--- START Information provided ---

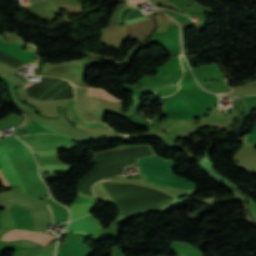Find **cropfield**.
<instances>
[{
  "mask_svg": "<svg viewBox=\"0 0 256 256\" xmlns=\"http://www.w3.org/2000/svg\"><path fill=\"white\" fill-rule=\"evenodd\" d=\"M139 166H140L141 173L160 176V177H166L169 179L194 184L193 182L185 178H179L172 173L171 171L173 166L172 160H165L160 157L152 156L148 158L139 159Z\"/></svg>",
  "mask_w": 256,
  "mask_h": 256,
  "instance_id": "crop-field-1",
  "label": "crop field"
},
{
  "mask_svg": "<svg viewBox=\"0 0 256 256\" xmlns=\"http://www.w3.org/2000/svg\"><path fill=\"white\" fill-rule=\"evenodd\" d=\"M0 171L3 174L4 178L6 179L7 183L9 184L10 188L20 184L22 191L24 193H28L9 150L0 156ZM1 173H0V179L2 180V185L5 186L7 189H9V186L6 183Z\"/></svg>",
  "mask_w": 256,
  "mask_h": 256,
  "instance_id": "crop-field-2",
  "label": "crop field"
},
{
  "mask_svg": "<svg viewBox=\"0 0 256 256\" xmlns=\"http://www.w3.org/2000/svg\"><path fill=\"white\" fill-rule=\"evenodd\" d=\"M66 230L71 231H86L89 235L102 230L97 220L90 214L70 222Z\"/></svg>",
  "mask_w": 256,
  "mask_h": 256,
  "instance_id": "crop-field-3",
  "label": "crop field"
},
{
  "mask_svg": "<svg viewBox=\"0 0 256 256\" xmlns=\"http://www.w3.org/2000/svg\"><path fill=\"white\" fill-rule=\"evenodd\" d=\"M146 182L150 183V184H154V185L170 187L174 190L195 191V186H193V185L176 182V181L160 179V178H155V177H151V176L148 177Z\"/></svg>",
  "mask_w": 256,
  "mask_h": 256,
  "instance_id": "crop-field-4",
  "label": "crop field"
},
{
  "mask_svg": "<svg viewBox=\"0 0 256 256\" xmlns=\"http://www.w3.org/2000/svg\"><path fill=\"white\" fill-rule=\"evenodd\" d=\"M91 204H72L69 208L71 220L82 217L88 213V206Z\"/></svg>",
  "mask_w": 256,
  "mask_h": 256,
  "instance_id": "crop-field-5",
  "label": "crop field"
},
{
  "mask_svg": "<svg viewBox=\"0 0 256 256\" xmlns=\"http://www.w3.org/2000/svg\"><path fill=\"white\" fill-rule=\"evenodd\" d=\"M69 112L71 113L72 117L82 123L83 125L85 126H88V127H96V128H109L107 127L105 124L103 123H87V122H84L82 120H80V118L77 116L76 112H75V109H74V100L69 102Z\"/></svg>",
  "mask_w": 256,
  "mask_h": 256,
  "instance_id": "crop-field-6",
  "label": "crop field"
},
{
  "mask_svg": "<svg viewBox=\"0 0 256 256\" xmlns=\"http://www.w3.org/2000/svg\"><path fill=\"white\" fill-rule=\"evenodd\" d=\"M89 96H98L101 98H105L112 101H119L118 99L108 95L106 92L102 91L101 89H93L88 88Z\"/></svg>",
  "mask_w": 256,
  "mask_h": 256,
  "instance_id": "crop-field-7",
  "label": "crop field"
},
{
  "mask_svg": "<svg viewBox=\"0 0 256 256\" xmlns=\"http://www.w3.org/2000/svg\"><path fill=\"white\" fill-rule=\"evenodd\" d=\"M146 19L143 15L140 14V12L138 11V9L130 12L128 14V16L126 17V23L125 24H129V23H133V22H137L140 20Z\"/></svg>",
  "mask_w": 256,
  "mask_h": 256,
  "instance_id": "crop-field-8",
  "label": "crop field"
},
{
  "mask_svg": "<svg viewBox=\"0 0 256 256\" xmlns=\"http://www.w3.org/2000/svg\"><path fill=\"white\" fill-rule=\"evenodd\" d=\"M129 3V2H128ZM129 5L130 6H133V7H136L137 5H134V4H132V3H129ZM130 6H127V7H125V8H123L121 11H120V13H119V18H118V24L120 25V24H123V22H124V17H125V15L128 13V12H130L131 10H134V9H136V8H133V7H130Z\"/></svg>",
  "mask_w": 256,
  "mask_h": 256,
  "instance_id": "crop-field-9",
  "label": "crop field"
},
{
  "mask_svg": "<svg viewBox=\"0 0 256 256\" xmlns=\"http://www.w3.org/2000/svg\"><path fill=\"white\" fill-rule=\"evenodd\" d=\"M54 252H55V250H50V251H44V252L28 254V255H23V256H54Z\"/></svg>",
  "mask_w": 256,
  "mask_h": 256,
  "instance_id": "crop-field-10",
  "label": "crop field"
},
{
  "mask_svg": "<svg viewBox=\"0 0 256 256\" xmlns=\"http://www.w3.org/2000/svg\"><path fill=\"white\" fill-rule=\"evenodd\" d=\"M62 81H63V80H62ZM62 81H61V82H62ZM59 83H60V82H59ZM59 83H58V84H59ZM31 84H33V83H30V84L26 85L25 87H27V86H29V85H31ZM58 84H57V85H58ZM57 85H56V86H57ZM56 86H54V87H56ZM70 86H71V85H70ZM70 86H69V87H70ZM54 87H53V88H54ZM69 87H68V88H69ZM53 88H52V89H53ZM52 89H51V90H52ZM66 89H67V88H66ZM66 89H65V90H66ZM51 90H49L48 92H50ZM65 90H64V91H65ZM64 91H63V92H64ZM48 92H47V93H48ZM63 92H62V93H63ZM47 93H46V94H47ZM46 94H44L42 97H44ZM60 94H61V93H60ZM60 94H59V95H60ZM59 95H58V96H59ZM58 96H57V97H58ZM42 97H41V98H42ZM57 97H56V98H57ZM41 98H39V100H40ZM54 99H55V98H54ZM54 99H53V100H54Z\"/></svg>",
  "mask_w": 256,
  "mask_h": 256,
  "instance_id": "crop-field-11",
  "label": "crop field"
},
{
  "mask_svg": "<svg viewBox=\"0 0 256 256\" xmlns=\"http://www.w3.org/2000/svg\"><path fill=\"white\" fill-rule=\"evenodd\" d=\"M47 205H48V203H46ZM48 207H49V205H48ZM50 208V207H49ZM51 210V209H50ZM52 213V212H51ZM53 217V216H52Z\"/></svg>",
  "mask_w": 256,
  "mask_h": 256,
  "instance_id": "crop-field-12",
  "label": "crop field"
},
{
  "mask_svg": "<svg viewBox=\"0 0 256 256\" xmlns=\"http://www.w3.org/2000/svg\"><path fill=\"white\" fill-rule=\"evenodd\" d=\"M215 100H216V98H215Z\"/></svg>",
  "mask_w": 256,
  "mask_h": 256,
  "instance_id": "crop-field-13",
  "label": "crop field"
}]
</instances>
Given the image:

--- END Information provided ---

**Challenge**: Extract the part of the entries that opens with the very first line and closes with the line containing "96H98L101 98H105L112 101H119L118", including both of those lines. Reproduce it unchanged but leave out the pictures.

**Task solution**:
Find **cropfield**.
<instances>
[{
  "mask_svg": "<svg viewBox=\"0 0 256 256\" xmlns=\"http://www.w3.org/2000/svg\"><path fill=\"white\" fill-rule=\"evenodd\" d=\"M139 166H140L141 173L160 176V177H166L169 179L194 184L193 182L185 178H179L172 173L171 171L173 166L172 160H165L160 157L152 156L148 158L139 159Z\"/></svg>",
  "mask_w": 256,
  "mask_h": 256,
  "instance_id": "crop-field-1",
  "label": "crop field"
},
{
  "mask_svg": "<svg viewBox=\"0 0 256 256\" xmlns=\"http://www.w3.org/2000/svg\"><path fill=\"white\" fill-rule=\"evenodd\" d=\"M0 171L3 174L4 178L6 179L7 183L9 184L10 188L20 184L22 191L24 193H28L9 150L0 156ZM1 173H0V179L2 180V185L5 186L7 189H9V186L6 183Z\"/></svg>",
  "mask_w": 256,
  "mask_h": 256,
  "instance_id": "crop-field-2",
  "label": "crop field"
},
{
  "mask_svg": "<svg viewBox=\"0 0 256 256\" xmlns=\"http://www.w3.org/2000/svg\"><path fill=\"white\" fill-rule=\"evenodd\" d=\"M66 230L71 231H86L89 235L102 230L97 220L90 214L70 222Z\"/></svg>",
  "mask_w": 256,
  "mask_h": 256,
  "instance_id": "crop-field-3",
  "label": "crop field"
},
{
  "mask_svg": "<svg viewBox=\"0 0 256 256\" xmlns=\"http://www.w3.org/2000/svg\"><path fill=\"white\" fill-rule=\"evenodd\" d=\"M146 182L150 183V184H154V185L170 187L174 190L195 191V186H193V185L176 182V181L160 179V178H155V177H151V176L148 177Z\"/></svg>",
  "mask_w": 256,
  "mask_h": 256,
  "instance_id": "crop-field-4",
  "label": "crop field"
},
{
  "mask_svg": "<svg viewBox=\"0 0 256 256\" xmlns=\"http://www.w3.org/2000/svg\"><path fill=\"white\" fill-rule=\"evenodd\" d=\"M91 204H72L69 208L71 220L82 217L88 213V206Z\"/></svg>",
  "mask_w": 256,
  "mask_h": 256,
  "instance_id": "crop-field-5",
  "label": "crop field"
},
{
  "mask_svg": "<svg viewBox=\"0 0 256 256\" xmlns=\"http://www.w3.org/2000/svg\"><path fill=\"white\" fill-rule=\"evenodd\" d=\"M69 112L71 113L72 117L82 123L83 125L85 126H88V127H96V128H109L107 127L105 124L103 123H87V122H84L82 120H80V118L77 116L76 112H75V109H74V100L69 102Z\"/></svg>",
  "mask_w": 256,
  "mask_h": 256,
  "instance_id": "crop-field-6",
  "label": "crop field"
},
{
  "mask_svg": "<svg viewBox=\"0 0 256 256\" xmlns=\"http://www.w3.org/2000/svg\"><path fill=\"white\" fill-rule=\"evenodd\" d=\"M89 96H98L101 98H105L112 101H119L118 99L108 95L106 92L102 91L101 89H93L88 88Z\"/></svg>",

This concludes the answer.